From Design to Deployment: Data Warehousing with Azure Synapse Analytics (Part 3: Design and Creation)

11 min readApr 21, 2024

This blogpost is a continuation of, From Design to Deployment: Data Warehousing with Azure Synapse Analytics (Part 2: Data Modeling and Schema Design)

Problem Context:

In the previous articles, From Design to Deployment: Data Warehousing with Azure Synapse Analytics (Part 1: Architecture), From Design to Deployment: Data Warehousing with Azure Synapse Analytics (Part 2: Data Modeling and Schema Design), the mentioned scenario was to build data warehouse specially tailored for companies focusing on retail operations. Data warehouses are the foundational components for the most outcome-driven technical and analytical functionalities like Data Analyses, Machine Learning Integration, Predictive/Descriptive Analysis etc.

Now, let’s implement the solution with Azure data services. It’s going to be a large post, but it’d be worth it. Hang in there.

Data Sources and Data Ingestion:

Data Warehouse Architecture for Small and Medium Businesses (Diagram: Author)

The data sources mentioned in the architecture (discussed thoroughly in the {{{{first part}}}} of this series) include the following:

Legacy data warehouses or other cloud data warehouses: Data is ingested from these sources.
SQL servers: Data is migrated or partially refactored from legacy databases and SSIS packages. And other cloud servers.
Real-time data from streaming sources: This enters the system via Azure Event Hubs and is immediately analyzed using Azure Stream Analytics.

Unstructured, semi-structured, and structured data: They are passed into Azure Data Lake Storage Gen 2 for centralized storage and analysis.
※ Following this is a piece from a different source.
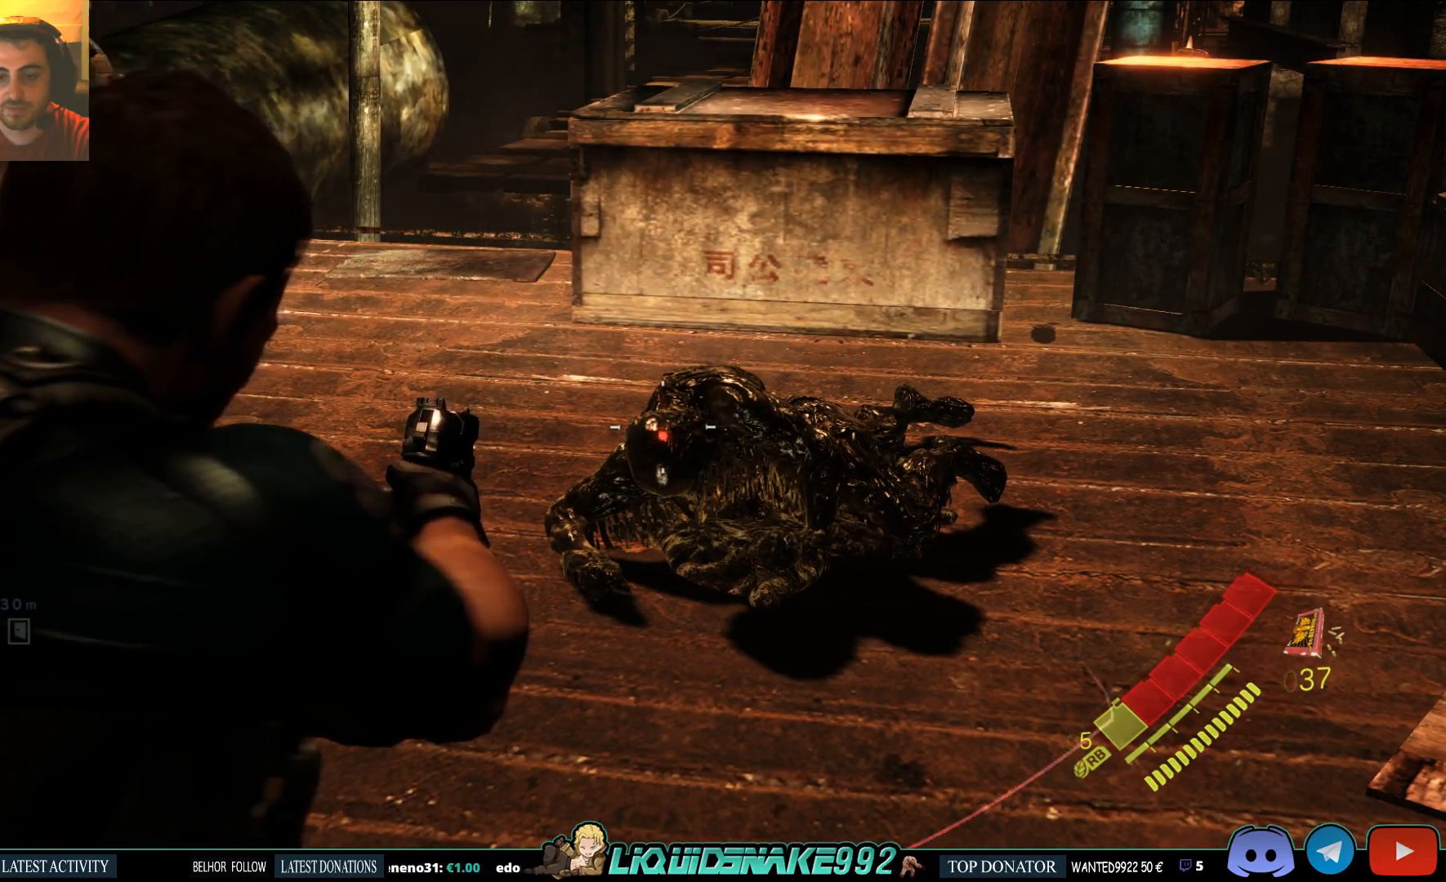
{"buttons": ["L2"], "left_stick": "center", "right_stick": "center", "events": []}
The data from the above sources are ingested into a data lake storage (Azure Data Lake Storage Gen 2). Unstructured, semi-structured, and structured data are passed into Azure Data Lake Storage Gen2, which serves as the centralized storage and analysis platform. Real-time data streams enter via Azure Event Hubs and are immediately analyzed using Azure Stream Analytics.

The entire ecosystem is tightly integrated with other Azure services, ensuring seamless data flow and accessibility for potential consumers. Throughout this process, Microsoft Entra Managed Identities play a crucial role in maintaining security and managing roles within the pipeline.

Data Modeling and Schema Design: Recap

See “From Design to Deployment: Data Warehousing with Azure Synapse Analytics (Part 2: Data Modeling and Schema Design)” to get the detailed understanding around the data model within the data warehouse. Understanding the data model is crucial in terms of creating the tables and relationships for it.

Data Model mentioned in “***From Design to Deployment: Data Warehousing with Azure Synapse Analytics (Part 2: Data Modeling and Schema Design)”*** (diagram: Author)

Setting Up the Azure Synapse Analytics Workspace:

Set up the Repository:

All the automation codes, SQL codes for queries, ARM templates will be found in the following repository,

GitHub - tahhnik/Designing-Large-Scale-Data-Warehouse-with-Azure-Synapse-Analytics: The repo…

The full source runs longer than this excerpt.